DATA RECORDS START

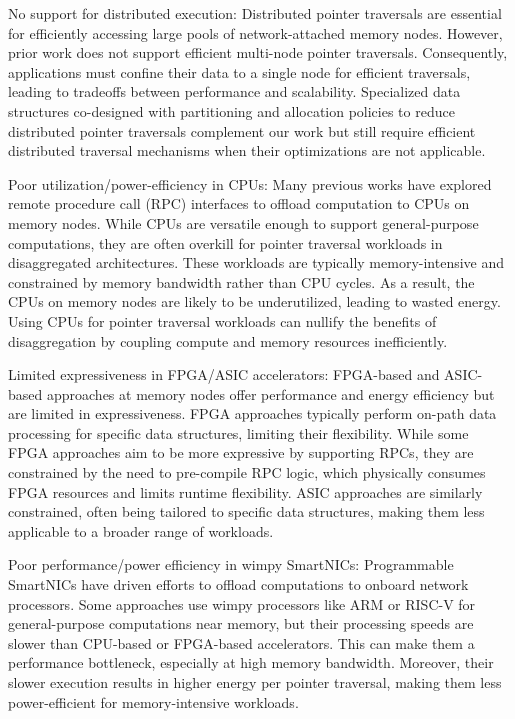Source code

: No support for distributed execution: Distributed pointer traversals are essential for efficiently accessing large pools of network-attached memory nodes. However, prior work does not support efficient multi-node pointer traversals. Consequently, applications must confine their data to a single node for efficient traversals, leading to tradeoffs between performance and scalability. Specialized data structures co-designed with partitioning and allocation policies to reduce distributed pointer traversals complement our work but still require efficient distributed traversal mechanisms when their optimizations are not applicable.

Poor utilization/power-efficiency in CPUs: Many previous works have explored remote procedure call (RPC) interfaces to offload computation to CPUs on memory nodes. While CPUs are versatile enough to support general-purpose computations, they are often overkill for pointer traversal workloads in disaggregated architectures. These workloads are typically memory-intensive and constrained by memory bandwidth rather than CPU cycles. As a result, the CPUs on memory nodes are likely to be underutilized, leading to wasted energy. Using CPUs for pointer traversal workloads can nullify the benefits of disaggregation by coupling compute and memory resources inefficiently.

Limited expressiveness in FPGA/ASIC accelerators: FPGA-based and ASIC-based approaches at memory nodes offer performance and energy efficiency but are limited in expressiveness. FPGA approaches typically perform on-path data processing for specific data structures, limiting their flexibility. While some FPGA approaches aim to be more expressive by supporting RPCs, they are constrained by the need to pre-compile RPC logic, which physically consumes FPGA resources and limits runtime flexibility. ASIC approaches are similarly constrained, often being tailored to specific data structures, making them less applicable to a broader range of workloads.

Poor performance/power efficiency in wimpy SmartNICs: Programmable SmartNICs have driven efforts to offload computations to onboard network processors. Some approaches use wimpy processors like ARM or RISC-V for general-purpose computations near memory, but their processing speeds are slower than CPU-based or FPGA-based accelerators. This can make them a performance bottleneck, especially at high memory bandwidth. Moreover, their slower execution results in higher energy per pointer traversal, making them less power-efficient for memory-intensive workloads.









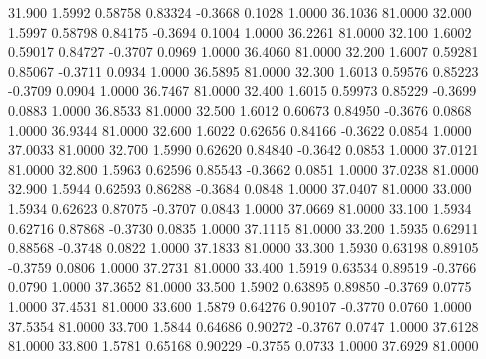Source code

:   31.900   1.5992   0.58758   0.83324  -0.3668   0.1028   1.0000  36.1036  81.0000
  32.000   1.5997   0.58798   0.84175  -0.3694   0.1004   1.0000  36.2261  81.0000
  32.100   1.6002   0.59017   0.84727  -0.3707   0.0969   1.0000  36.4060  81.0000
  32.200   1.6007   0.59281   0.85067  -0.3711   0.0934   1.0000  36.5895  81.0000
  32.300   1.6013   0.59576   0.85223  -0.3709   0.0904   1.0000  36.7467  81.0000
  32.400   1.6015   0.59973   0.85229  -0.3699   0.0883   1.0000  36.8533  81.0000
  32.500   1.6012   0.60673   0.84950  -0.3676   0.0868   1.0000  36.9344  81.0000
  32.600   1.6022   0.62656   0.84166  -0.3622   0.0854   1.0000  37.0033  81.0000
  32.700   1.5990   0.62620   0.84840  -0.3642   0.0853   1.0000  37.0121  81.0000
  32.800   1.5963   0.62596   0.85543  -0.3662   0.0851   1.0000  37.0238  81.0000
  32.900   1.5944   0.62593   0.86288  -0.3684   0.0848   1.0000  37.0407  81.0000
  33.000   1.5934   0.62623   0.87075  -0.3707   0.0843   1.0000  37.0669  81.0000
  33.100   1.5934   0.62716   0.87868  -0.3730   0.0835   1.0000  37.1115  81.0000
  33.200   1.5935   0.62911   0.88568  -0.3748   0.0822   1.0000  37.1833  81.0000
  33.300   1.5930   0.63198   0.89105  -0.3759   0.0806   1.0000  37.2731  81.0000
  33.400   1.5919   0.63534   0.89519  -0.3766   0.0790   1.0000  37.3652  81.0000
  33.500   1.5902   0.63895   0.89850  -0.3769   0.0775   1.0000  37.4531  81.0000
  33.600   1.5879   0.64276   0.90107  -0.3770   0.0760   1.0000  37.5354  81.0000
  33.700   1.5844   0.64686   0.90272  -0.3767   0.0747   1.0000  37.6128  81.0000
  33.800   1.5781   0.65168   0.90229  -0.3755   0.0733   1.0000  37.6929  81.0000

DATA RECORDS END

**EXERCISE OBJECTIVE:**
Set the records down again exactly as given, and leave the pictures out.

**SOLUTION TO THE EXERCISE:**
Source code

: No support for distributed execution: Distributed pointer traversals are essential for efficiently accessing large pools of network-attached memory nodes. However, prior work does not support efficient multi-node pointer traversals. Consequently, applications must confine their data to a single node for efficient traversals, leading to tradeoffs between performance and scalability. Specialized data structures co-designed with partitioning and allocation policies to reduce distributed pointer traversals complement our work but still require efficient distributed traversal mechanisms when their optimizations are not applicable.

Poor utilization/power-efficiency in CPUs: Many previous works have explored remote procedure call (RPC) interfaces to offload computation to CPUs on memory nodes. While CPUs are versatile enough to support general-purpose computations, they are often overkill for pointer traversal workloads in disaggregated architectures. These workloads are typically memory-intensive and constrained by memory bandwidth rather than CPU cycles. As a result, the CPUs on memory nodes are likely to be underutilized, leading to wasted energy. Using CPUs for pointer traversal workloads can nullify the benefits of disaggregation by coupling compute and memory resources inefficiently.

Limited expressiveness in FPGA/ASIC accelerators: FPGA-based and ASIC-based approaches at memory nodes offer performance and energy efficiency but are limited in expressiveness. FPGA approaches typically perform on-path data processing for specific data structures, limiting their flexibility. While some FPGA approaches aim to be more expressive by supporting RPCs, they are constrained by the need to pre-compile RPC logic, which physically consumes FPGA resources and limits runtime flexibility. ASIC approaches are similarly constrained, often being tailored to specific data structures, making them less applicable to a broader range of workloads.

Poor performance/power efficiency in wimpy SmartNICs: Programmable SmartNICs have driven efforts to offload computations to onboard network processors. Some approaches use wimpy processors like ARM or RISC-V for general-purpose computations near memory, but their processing speeds are slower than CPU-based or FPGA-based accelerators. This can make them a performance bottleneck, especially at high memory bandwidth. Moreover, their slower execution results in higher energy per pointer traversal, making them less power-efficient for memory-intensive workloads.









Source code

:   31.900   1.5992   0.58758   0.83324  -0.3668   0.1028   1.0000  36.1036  81.0000
  32.000   1.5997   0.58798   0.84175  -0.3694   0.1004   1.0000  36.2261  81.0000
  32.100   1.6002   0.59017   0.84727  -0.3707   0.0969   1.0000  36.4060  81.0000
  32.200   1.6007   0.59281   0.85067  -0.3711   0.0934   1.0000  36.5895  81.0000
  32.300   1.6013   0.59576   0.85223  -0.3709   0.0904   1.0000  36.7467  81.0000
  32.400   1.6015   0.59973   0.85229  -0.3699   0.0883   1.0000  36.8533  81.0000
  32.500   1.6012   0.60673   0.84950  -0.3676   0.0868   1.0000  36.9344  81.0000
  32.600   1.6022   0.62656   0.84166  -0.3622   0.0854   1.0000  37.0033  81.0000
  32.700   1.5990   0.62620   0.84840  -0.3642   0.0853   1.0000  37.0121  81.0000
  32.800   1.5963   0.62596   0.85543  -0.3662   0.0851   1.0000  37.0238  81.0000
  32.900   1.5944   0.62593   0.86288  -0.3684   0.0848   1.0000  37.0407  81.0000
  33.000   1.5934   0.62623   0.87075  -0.3707   0.0843   1.0000  37.0669  81.0000
  33.100   1.5934   0.62716   0.87868  -0.3730   0.0835   1.0000  37.1115  81.0000
  33.200   1.5935   0.62911   0.88568  -0.3748   0.0822   1.0000  37.1833  81.0000
  33.300   1.5930   0.63198   0.89105  -0.3759   0.0806   1.0000  37.2731  81.0000
  33.400   1.5919   0.63534   0.89519  -0.3766   0.0790   1.0000  37.3652  81.0000
  33.500   1.5902   0.63895   0.89850  -0.3769   0.0775   1.0000  37.4531  81.0000
  33.600   1.5879   0.64276   0.90107  -0.3770   0.0760   1.0000  37.5354  81.0000
  33.700   1.5844   0.64686   0.90272  -0.3767   0.0747   1.0000  37.6128  81.0000
  33.800   1.5781   0.65168   0.90229  -0.3755   0.0733   1.0000  37.6929  81.0000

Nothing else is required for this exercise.